Tony has not seen Veronica since they were in their early twenties, you see, and he feels she left him in the lurch, but has not allowed this to ruin his life or anything for he made a decent try at another romance and eventually married Margaret (Harriet Walter). Fair enough, that relationship ended in divorce, but they are still on speaking terms and now get along better with one another than they did when they were wed, yet this letter has left Tony with a ghost from his past he believed he had laid to rest, and once again the old saying about you thinking you were done with the past but the past was not done with you raised its head to inform the plot of this adaptation of Julian Barnes' Booker Prize-winning novel.

That book was a first-person work featuring an unreliable narrator, which is a tricky effort to translate to the big screen, and there were fans of the source who were not convinced director Ritesh Batra had succeeded in capturing the particular flavour of the writing.
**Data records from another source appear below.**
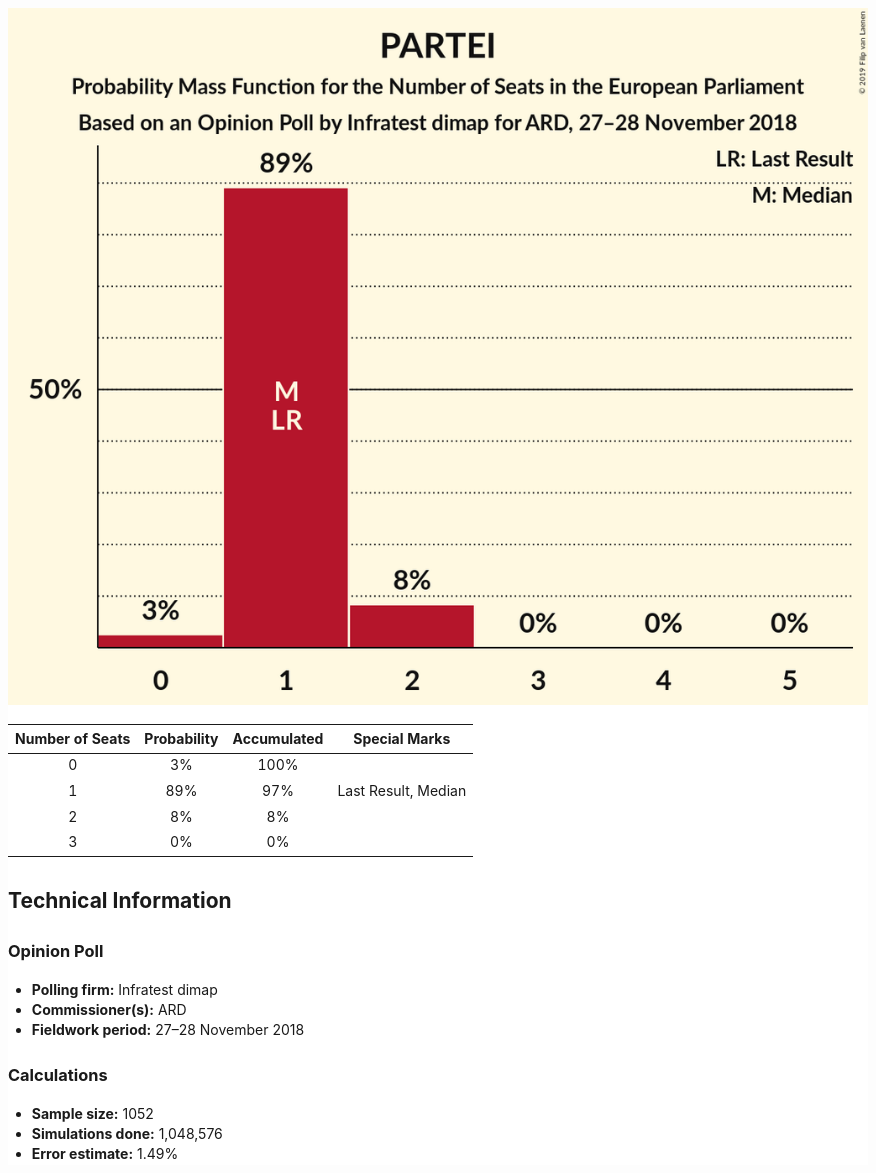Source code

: ![Graph with seats probability mass function not yet produced](2018-11-28-Infratestdimap-coalitions-seats-pmf-partei.png "Seats Probability Mass Function")

| Number of Seats | Probability | Accumulated | Special Marks |
|:---------------:|:-----------:|:-----------:|:-------------:|
| 0 | 3% | 100% |  |
| 1 | 89% | 97% | Last Result, Median |
| 2 | 8% | 8% |  |
| 3 | 0% | 0% |  |


## Technical Information

### Opinion Poll

+ **Polling firm:** Infratest dimap
+ **Commissioner(s):** ARD
+ **Fieldwork period:** 27–28 November 2018

### Calculations

+ **Sample size:** 1052
+ **Simulations done:** 1,048,576
+ **Error estimate:** 1.49%

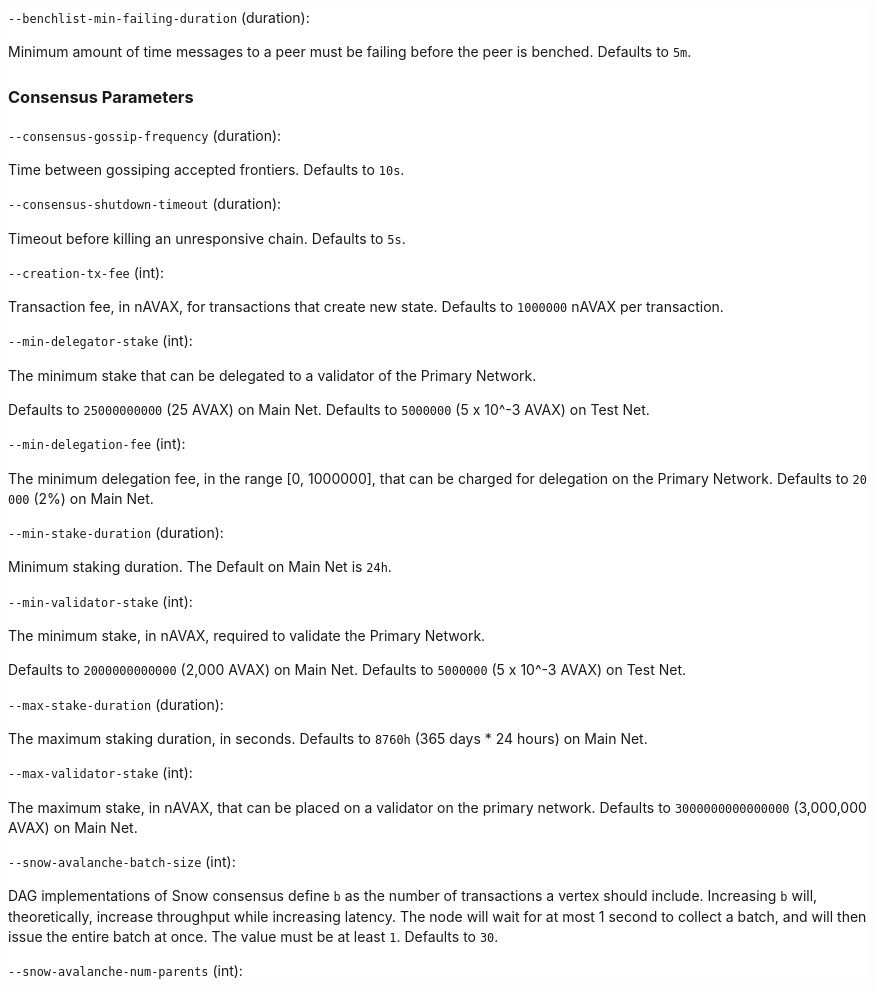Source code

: `--benchlist-min-failing-duration` (duration):

Minimum amount of time messages to a peer must be failing before the peer is benched. Defaults to `5m`.

### Consensus Parameters

`--consensus-gossip-frequency` (duration):

Time between gossiping accepted frontiers. Defaults to `10s`.

`--consensus-shutdown-timeout` (duration):

Timeout before killing an unresponsive chain. Defaults to `5s`.

`--creation-tx-fee` (int):

Transaction fee, in nAVAX, for transactions that create new state. Defaults to `1000000` nAVAX per transaction.

`--min-delegator-stake` (int):

The minimum stake that can be delegated to a validator of the Primary Network.

Defaults to `25000000000` (25 AVAX) on Main Net.
Defaults to `5000000`  (5 x 10^-3 AVAX) on Test Net.

`--min-delegation-fee` (int):

The minimum delegation fee, in the range [0, 1000000], that can be charged for delegation on the Primary Network. 
Defaults to `20000` (2%) on Main Net.

`--min-stake-duration` (duration):

Minimum staking duration. The Default on Main Net is `24h`.

`--min-validator-stake` (int):

The minimum stake, in nAVAX, required to validate the Primary Network.

Defaults to `2000000000000` (2,000 AVAX) on Main Net.
Defaults to `5000000` (5 x 10^-3 AVAX) on Test Net.

`--max-stake-duration` (duration):

The maximum staking duration, in seconds. Defaults to `8760h` (365 days * 24 hours) on Main Net.

`--max-validator-stake` (int):

The maximum stake, in nAVAX, that can be placed on a validator on the primary network.
Defaults to `3000000000000000` (3,000,000 AVAX) on Main Net.


`--snow-avalanche-batch-size` (int):

DAG implementations of Snow consensus define `b` as the number of transactions a vertex should include. Increasing `b` will, theoretically, increase throughput while increasing latency. The node will wait for at most 1 second to collect a batch, and will then issue the entire batch at once. The value must be at least `1`. Defaults to `30`.

`--snow-avalanche-num-parents` (int):
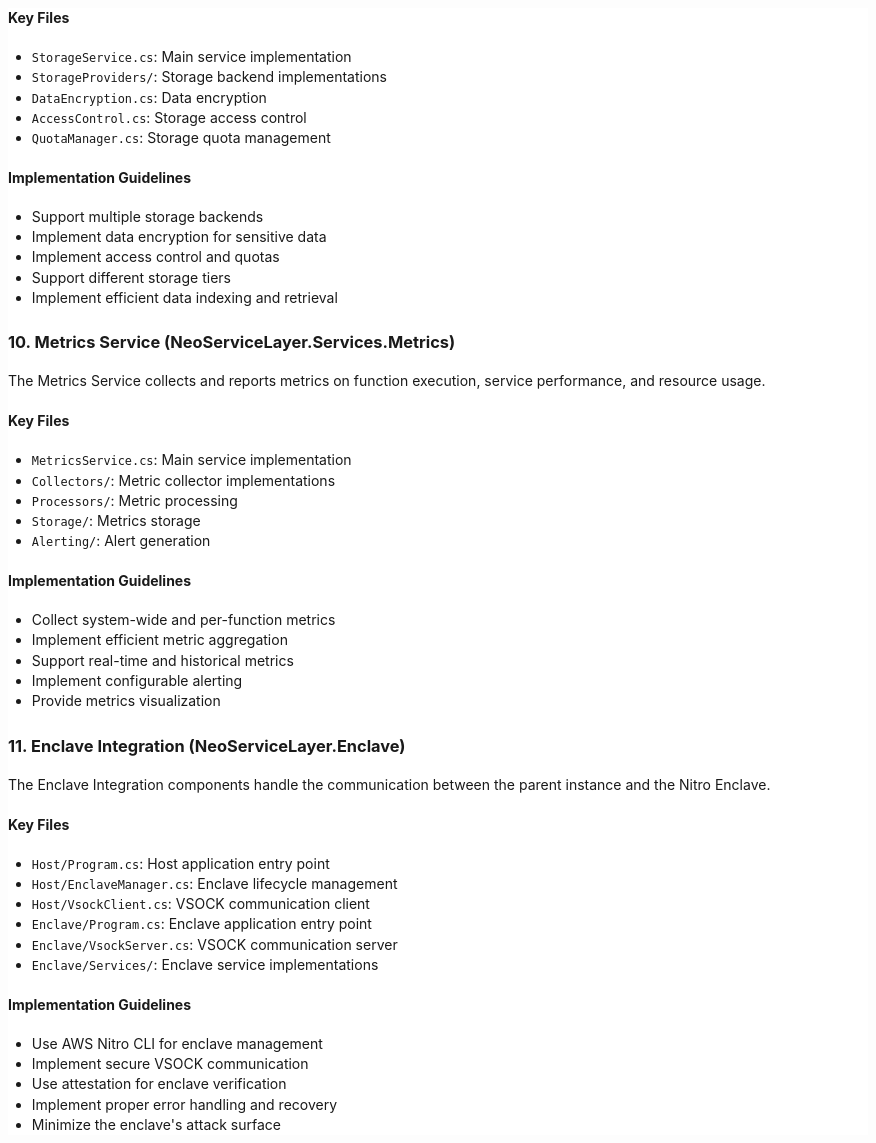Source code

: #### Key Files
- `StorageService.cs`: Main service implementation
- `StorageProviders/`: Storage backend implementations
- `DataEncryption.cs`: Data encryption
- `AccessControl.cs`: Storage access control
- `QuotaManager.cs`: Storage quota management

#### Implementation Guidelines
- Support multiple storage backends
- Implement data encryption for sensitive data
- Implement access control and quotas
- Support different storage tiers
- Implement efficient data indexing and retrieval

### 10. Metrics Service (NeoServiceLayer.Services.Metrics)

The Metrics Service collects and reports metrics on function execution, service performance, and resource usage.

#### Key Files
- `MetricsService.cs`: Main service implementation
- `Collectors/`: Metric collector implementations
- `Processors/`: Metric processing
- `Storage/`: Metrics storage
- `Alerting/`: Alert generation

#### Implementation Guidelines
- Collect system-wide and per-function metrics
- Implement efficient metric aggregation
- Support real-time and historical metrics
- Implement configurable alerting
- Provide metrics visualization

### 11. Enclave Integration (NeoServiceLayer.Enclave)

The Enclave Integration components handle the communication between the parent instance and the Nitro Enclave.

#### Key Files
- `Host/Program.cs`: Host application entry point
- `Host/EnclaveManager.cs`: Enclave lifecycle management
- `Host/VsockClient.cs`: VSOCK communication client
- `Enclave/Program.cs`: Enclave application entry point
- `Enclave/VsockServer.cs`: VSOCK communication server
- `Enclave/Services/`: Enclave service implementations

#### Implementation Guidelines
- Use AWS Nitro CLI for enclave management
- Implement secure VSOCK communication
- Use attestation for enclave verification
- Implement proper error handling and recovery
- Minimize the enclave's attack surface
If you had not read it, and were none the wiser, you might latch on to the fact that the flashbacks to Tony's university and school years were not entirely accurate and indeed were being very selective in what they chose to recall, leaving gaps in the narrative that were not filled in even as the end credits rolled. Then again, you may be frustrated that it was not all wrapped up with a bow, as ambiguity does not always play too well in the cinema.

Not that every film had to spell everything out, but Batra and his screenwriter Nick Payne sought to make a virtue of deploying their protagonist's uncertainty and increasingly punctured belief in his own correctness. When we first meet Tony, he comes across as a set in his ways and confident in his conservative worldview, able to look back on his life with the satisfaction that he never did anything very wrong, puttered along without making any unnecessary waves, didn't upset any applecarts and if he did not suffer too many fools, that was nothing to get het up about. But this letter, and his subsequent investigations, lead him into darker realms where what appeared to be a glancing association with Veronica's family is revealed as something deeper that he is frustratingly unable to grasp: he thinks he gets it, but does he really?

Is he in fact responsible for terrible consequences in other people's lives that the way in which he comes to terms with himself by the story's close does not erase from the consciences of those others? From starting off like a terribly middle class, safe little domestic mystery with lightly humorous character bits, we slowly twigged that something really awful had occurred, and if we were still not given the whole picture by the close we could discern how selective Tony was in his self-image. The cast bringing this to life were both much the faces you would expect and more than up to the challenge; Charlotte Rampling was Sphinx-like in her regard as the older Veronica (Freya Mavor played her in the flashbacks), a dab hand at this sort of work after her turn in the not dissimilar 45 Years not long before this, and needless to say Broadbent essayed the lead as to the manor born, you could not have asked for a better star. Though The Sense of an Ending took its own sweet time in warming up, it was worth the wait for the unanticipated assessment of the viewer and what they should be guilty about it elicited, uneasy as that was. Music by Max Richter.

[Studio Canal's Blu-ray has as extras a billion interviews and a brief bit about what you would say to your 21-year-old self.]